(Beginning of AVAILABLE RECORDS)

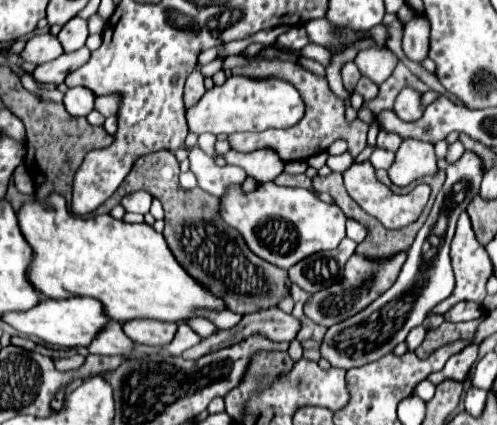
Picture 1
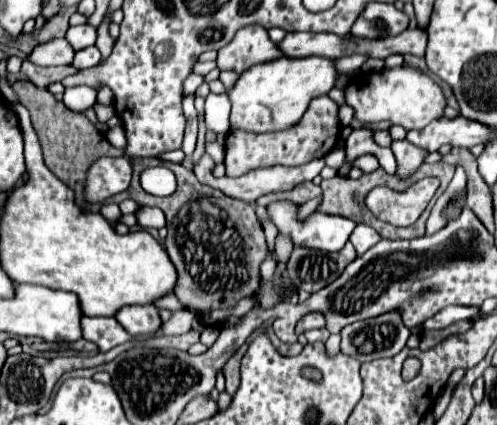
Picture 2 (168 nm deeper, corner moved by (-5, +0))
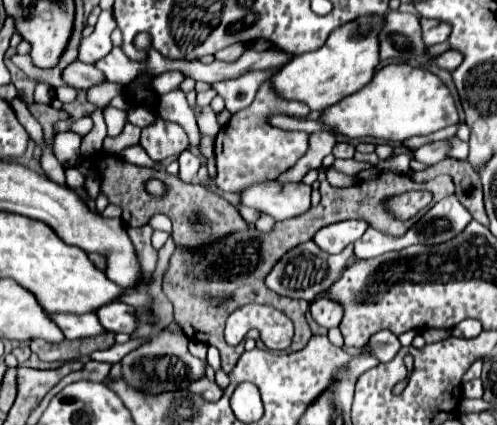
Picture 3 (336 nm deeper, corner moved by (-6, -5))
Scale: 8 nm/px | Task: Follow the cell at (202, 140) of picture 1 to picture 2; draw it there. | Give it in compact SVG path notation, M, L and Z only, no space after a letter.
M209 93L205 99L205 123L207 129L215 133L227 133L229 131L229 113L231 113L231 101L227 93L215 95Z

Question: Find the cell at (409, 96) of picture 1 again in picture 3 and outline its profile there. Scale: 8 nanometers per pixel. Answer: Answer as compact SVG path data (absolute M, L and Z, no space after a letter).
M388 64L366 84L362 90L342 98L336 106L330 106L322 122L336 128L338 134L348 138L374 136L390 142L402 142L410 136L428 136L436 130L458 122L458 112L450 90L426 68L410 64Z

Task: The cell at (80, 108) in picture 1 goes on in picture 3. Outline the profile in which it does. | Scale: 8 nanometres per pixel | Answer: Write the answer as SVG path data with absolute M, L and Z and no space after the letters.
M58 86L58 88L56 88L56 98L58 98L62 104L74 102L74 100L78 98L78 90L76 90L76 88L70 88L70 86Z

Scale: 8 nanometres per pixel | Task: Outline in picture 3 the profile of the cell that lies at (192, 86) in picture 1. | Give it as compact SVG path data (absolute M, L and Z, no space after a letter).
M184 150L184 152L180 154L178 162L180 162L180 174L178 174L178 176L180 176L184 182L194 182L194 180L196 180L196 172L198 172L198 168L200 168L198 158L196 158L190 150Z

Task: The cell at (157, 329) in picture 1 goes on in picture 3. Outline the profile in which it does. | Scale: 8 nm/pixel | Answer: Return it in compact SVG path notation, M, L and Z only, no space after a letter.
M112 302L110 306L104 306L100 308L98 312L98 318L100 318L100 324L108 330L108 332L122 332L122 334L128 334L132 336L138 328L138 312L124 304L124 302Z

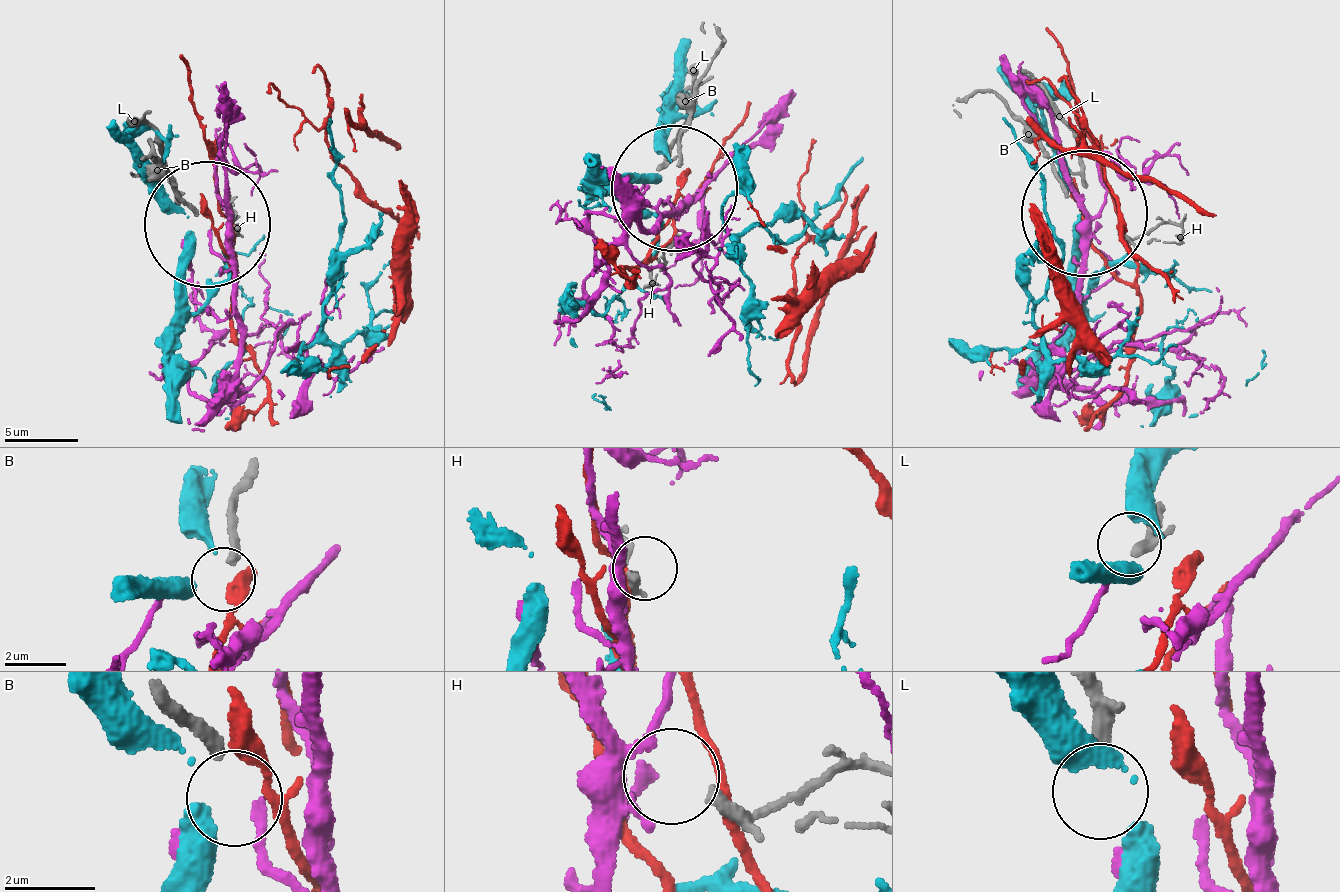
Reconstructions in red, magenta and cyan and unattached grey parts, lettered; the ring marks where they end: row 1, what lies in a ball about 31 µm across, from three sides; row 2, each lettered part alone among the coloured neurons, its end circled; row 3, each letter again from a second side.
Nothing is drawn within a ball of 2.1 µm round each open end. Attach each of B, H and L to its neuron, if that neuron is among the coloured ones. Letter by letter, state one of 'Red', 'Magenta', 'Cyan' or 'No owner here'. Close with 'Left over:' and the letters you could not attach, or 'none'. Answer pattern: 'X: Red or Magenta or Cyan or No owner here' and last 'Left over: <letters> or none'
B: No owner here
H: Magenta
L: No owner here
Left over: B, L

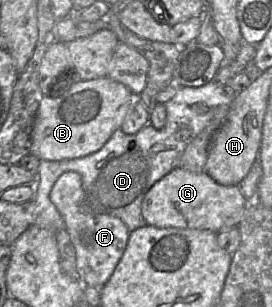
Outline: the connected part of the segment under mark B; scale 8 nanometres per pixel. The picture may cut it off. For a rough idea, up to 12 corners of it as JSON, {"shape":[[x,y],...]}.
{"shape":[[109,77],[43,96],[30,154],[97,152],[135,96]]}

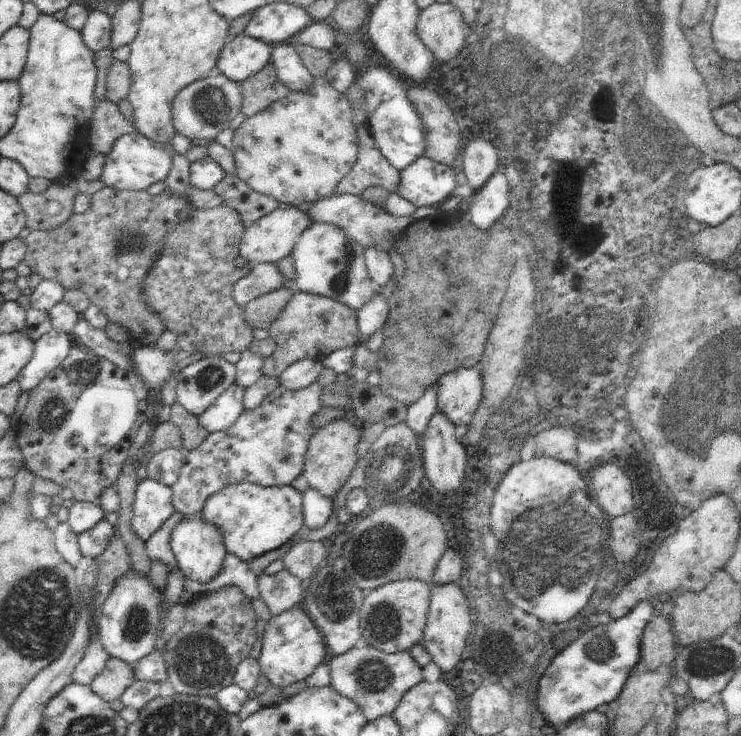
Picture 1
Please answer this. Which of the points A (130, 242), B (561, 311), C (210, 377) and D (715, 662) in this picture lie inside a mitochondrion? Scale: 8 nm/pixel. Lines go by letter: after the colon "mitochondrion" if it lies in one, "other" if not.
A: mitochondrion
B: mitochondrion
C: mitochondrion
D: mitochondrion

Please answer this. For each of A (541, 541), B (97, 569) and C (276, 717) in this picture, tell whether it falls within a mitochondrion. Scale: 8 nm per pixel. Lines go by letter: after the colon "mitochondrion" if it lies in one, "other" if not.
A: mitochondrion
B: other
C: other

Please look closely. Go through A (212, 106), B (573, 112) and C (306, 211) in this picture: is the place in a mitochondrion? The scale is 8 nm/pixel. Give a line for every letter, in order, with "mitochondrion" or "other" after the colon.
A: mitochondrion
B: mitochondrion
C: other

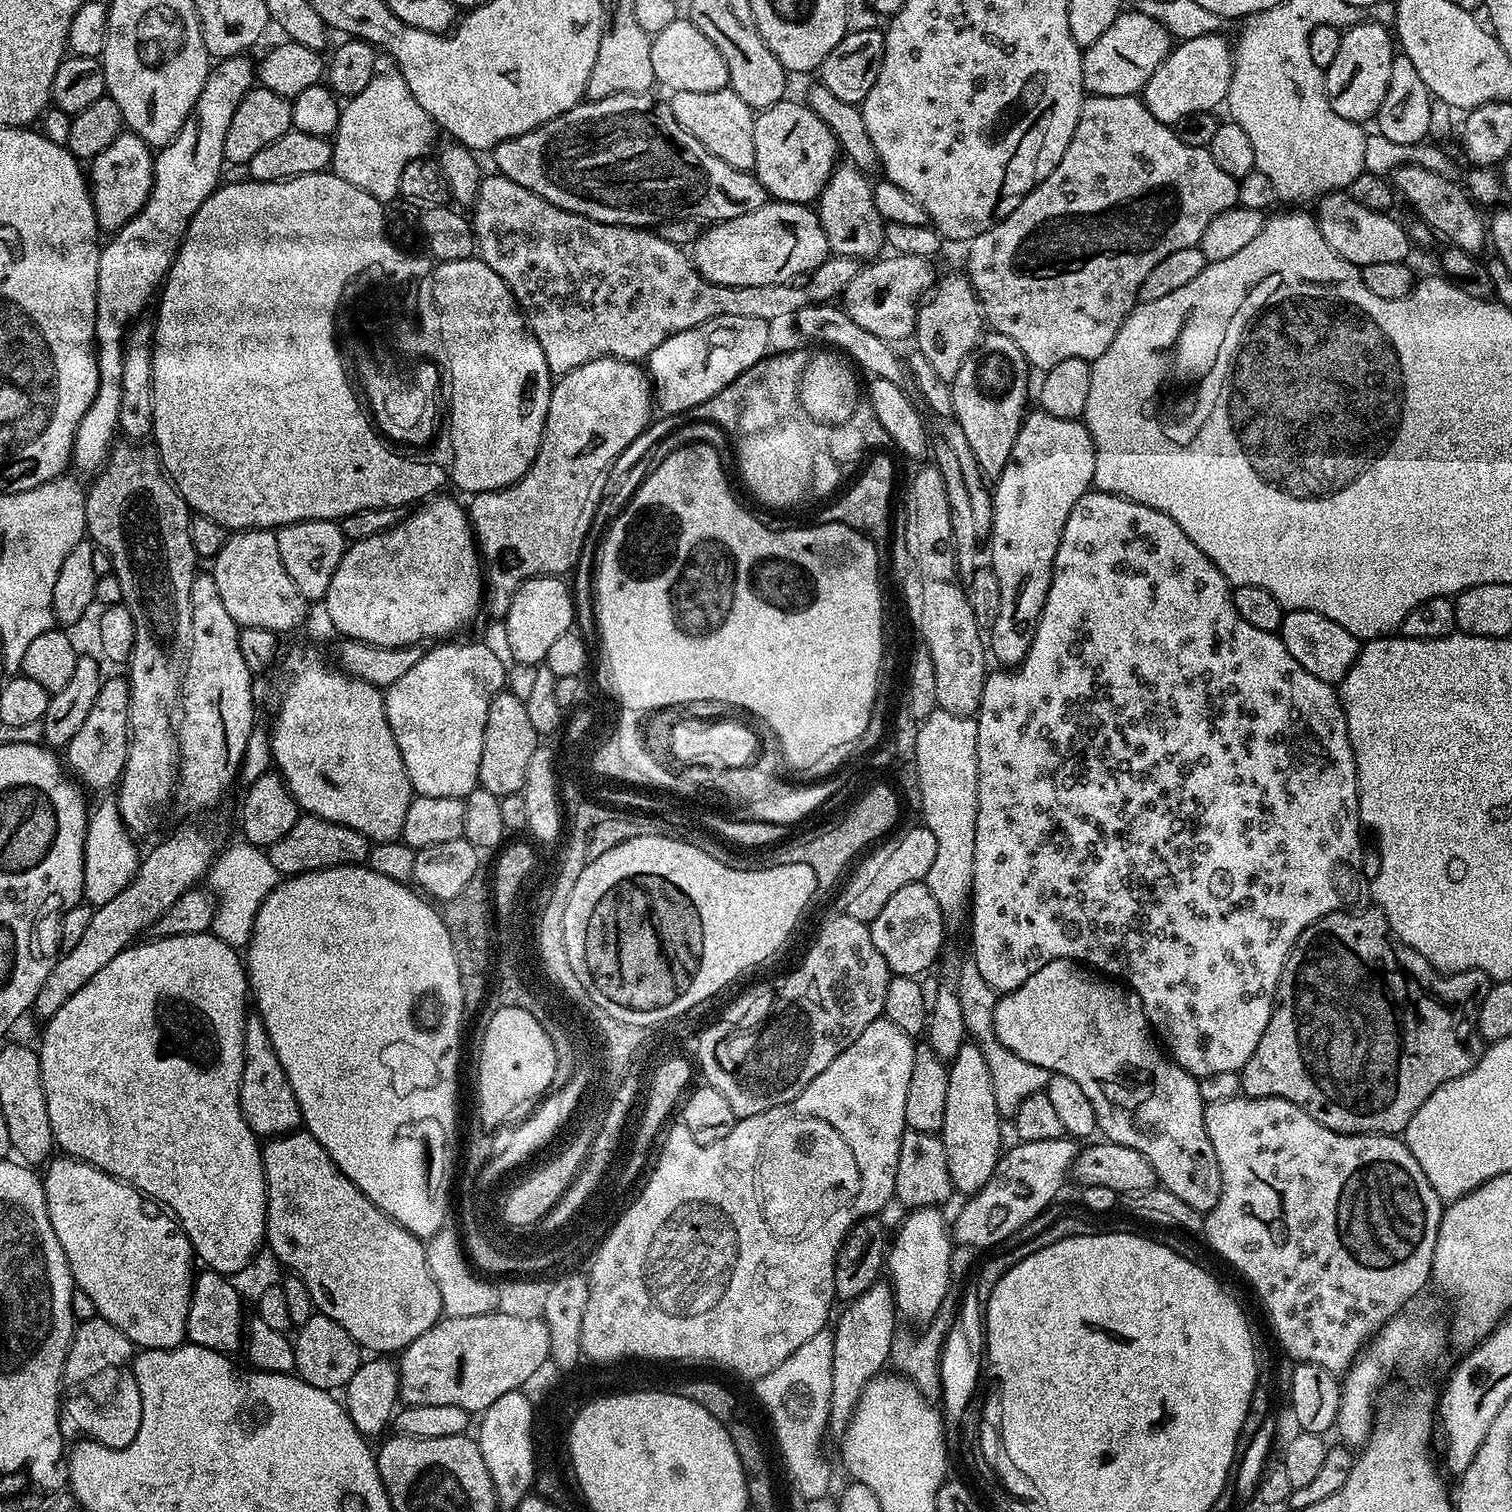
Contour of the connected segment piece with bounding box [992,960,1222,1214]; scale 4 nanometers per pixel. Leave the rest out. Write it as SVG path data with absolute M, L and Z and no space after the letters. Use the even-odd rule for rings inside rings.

(End of AVAILABLE RECORDS)

● **WHAT THE EXERCISE ASKS**: Could the lines above be copied out exactly, with no image carried over?

● **PROBLEM SOLUTION**:
Picture 1
Picture 2 (168 nm deeper, corner moved by (-5, +0))
Picture 3 (336 nm deeper, corner moved by (-6, -5))
Scale: 8 nm/px | Task: Follow the cell at (202, 140) of picture 1 to picture 2; draw it there. | Give it in compact SVG path notation, M, L and Z only, no space after a letter.
M209 93L205 99L205 123L207 129L215 133L227 133L229 131L229 113L231 113L231 101L227 93L215 95Z

Question: Find the cell at (409, 96) of picture 1 again in picture 3 and outline its profile there. Scale: 8 nanometers per pixel. Answer: Answer as compact SVG path data (absolute M, L and Z, no space after a letter).
M388 64L366 84L362 90L342 98L336 106L330 106L322 122L336 128L338 134L348 138L374 136L390 142L402 142L410 136L428 136L436 130L458 122L458 112L450 90L426 68L410 64Z

Task: The cell at (80, 108) in picture 1 goes on in picture 3. Outline the profile in which it does. | Scale: 8 nanometres per pixel | Answer: Write the answer as SVG path data with absolute M, L and Z and no space after the letters.
M58 86L58 88L56 88L56 98L58 98L62 104L74 102L74 100L78 98L78 90L76 90L76 88L70 88L70 86Z

Scale: 8 nanometres per pixel | Task: Outline in picture 3 the profile of the cell that lies at (192, 86) in picture 1. | Give it as compact SVG path data (absolute M, L and Z, no space after a letter).
M184 150L184 152L180 154L178 162L180 162L180 174L178 174L178 176L180 176L184 182L194 182L194 180L196 180L196 172L198 172L198 168L200 168L198 158L196 158L190 150Z

Task: The cell at (157, 329) in picture 1 goes on in picture 3. Outline the profile in which it does. | Scale: 8 nm/pixel | Answer: Return it in compact SVG path notation, M, L and Z only, no space after a letter.
M112 302L110 306L104 306L100 308L98 312L98 318L100 318L100 324L108 330L108 332L122 332L122 334L128 334L132 336L138 328L138 312L124 304L124 302Z

Reconstructions in red, magenta and cyan and unattached grey parts, lettered; the ring marks where they end: row 1, what lies in a ball about 31 µm across, from three sides; row 2, each lettered part alone among the coloured neurons, its end circled; row 3, each letter again from a second side.
Nothing is drawn within a ball of 2.1 µm round each open end. Attach each of B, H and L to its neuron, if that neuron is among the coloured ones. Letter by letter, state one of 'Red', 'Magenta', 'Cyan' or 'No owner here'. Close with 'Left over:' and the letters you could not attach, or 'none'. Answer pattern: 'X: Red or Magenta or Cyan or No owner here' and last 'Left over: <letters> or none'
B: No owner here
H: Magenta
L: No owner here
Left over: B, L

Outline: the connected part of the segment under mark B; scale 8 nanometres per pixel. The picture may cut it off. For a rough idea, up to 12 corners of it as JSON, {"shape":[[x,y],...]}.
{"shape":[[109,77],[43,96],[30,154],[97,152],[135,96]]}

Picture 1
Please answer this. Which of the points A (130, 242), B (561, 311), C (210, 377) and D (715, 662) in this picture lie inside a mitochondrion? Scale: 8 nm/pixel. Lines go by letter: after the colon "mitochondrion" if it lies in one, "other" if not.
A: mitochondrion
B: mitochondrion
C: mitochondrion
D: mitochondrion

Please answer this. For each of A (541, 541), B (97, 569) and C (276, 717) in this picture, tell whether it falls within a mitochondrion. Scale: 8 nm per pixel. Lines go by letter: after the colon "mitochondrion" if it lies in one, "other" if not.
A: mitochondrion
B: other
C: other

Please look closely. Go through A (212, 106), B (573, 112) and C (306, 211) in this picture: is the place in a mitochondrion? The scale is 8 nm/pixel. Give a line for every letter, in order, with "mitochondrion" or "other" after the colon.
A: mitochondrion
B: mitochondrion
C: other

Contour of the connected segment piece with bounding box [992,960,1222,1214]; scale 4 nanometers per pixel. Leave the rest out. Write it as SVG path data with absolute M, L and Z and no space after the letters. Use the even-odd rule for rings inside rings.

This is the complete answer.